The $69 billion merger between CVS Health and Aetna, announced by CVS on Sunday, has spurred industry analysts to talk about a possible deal between Walmart and Humana, as the retailer feels the increased competition from an integrated pharmacy business and is currently in an arms race against online giant Amazon.
Amazon is also poised to enter the pharmacy business, the report said.
Humana did not immediately respond for comment.
So far, the American Hospital Association has offered no comment on what an Aetna-CVS deal, and its analytically-boosted pharmacy health hubs, would mean as competition to providers.
The CVS Health-Aetna merger could face an uphill battle from regulators, despite the pharmacy giant touting the synergies and savings for consumers.
Last year, the Department of Justice blocked a $37 billion merger between Aetna and Humana.
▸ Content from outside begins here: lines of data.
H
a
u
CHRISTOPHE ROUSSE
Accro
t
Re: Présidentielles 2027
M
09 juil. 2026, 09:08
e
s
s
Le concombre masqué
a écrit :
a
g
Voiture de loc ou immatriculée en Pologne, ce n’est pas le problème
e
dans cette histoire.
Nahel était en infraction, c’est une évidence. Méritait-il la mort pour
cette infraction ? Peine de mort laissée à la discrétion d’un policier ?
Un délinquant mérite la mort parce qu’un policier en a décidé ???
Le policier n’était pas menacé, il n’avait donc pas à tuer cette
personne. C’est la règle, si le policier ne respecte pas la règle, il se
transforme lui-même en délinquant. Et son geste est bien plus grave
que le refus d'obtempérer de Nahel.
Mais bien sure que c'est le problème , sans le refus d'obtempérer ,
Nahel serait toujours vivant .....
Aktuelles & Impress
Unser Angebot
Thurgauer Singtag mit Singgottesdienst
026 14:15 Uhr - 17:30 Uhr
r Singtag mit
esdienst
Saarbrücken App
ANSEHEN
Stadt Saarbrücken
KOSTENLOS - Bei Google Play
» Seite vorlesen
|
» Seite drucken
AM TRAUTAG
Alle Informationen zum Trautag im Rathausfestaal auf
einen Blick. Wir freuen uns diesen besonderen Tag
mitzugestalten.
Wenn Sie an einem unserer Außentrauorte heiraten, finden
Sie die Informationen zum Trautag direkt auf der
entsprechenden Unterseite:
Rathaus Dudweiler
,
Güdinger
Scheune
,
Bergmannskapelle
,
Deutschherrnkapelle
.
The DOJ's decision was upheld in court.
The deal yields no short-term benefit for CVS Health, according to The Wall Street Journal.
Moody's Investors Service was bullish about the deal, saying its diversified revenue stream, unsurpassed scale and reach in the industry had the potential to reshape the entire health plan market.
But Moody's Vice President Mickey Chadha also said that CVS will pay the price from weakened credit metrics as the merger would be financed largely from debt and would come with high execution and integration risks.
The merger does have the potential to reduce the cost of healthcare, due to Aetna's membership data, technology and strong Medicare Advantage growth, combined with CVS's pharmacy operations including minute clinics and prescription drug programs, he said.
"The combination of CVS and Aetna will mark an industry shift towards a more seamless approach to managing healthcare costs as it brings together the overall management of a patient's medical bills and prescription drugs under one umbrella," Chadha said. "This will particularly be beneficial for the company as the fastest growing part of the pharmacy business is specialty drugs for patients with considerable medical needs and therefore requires a more coordinated approach to medical care."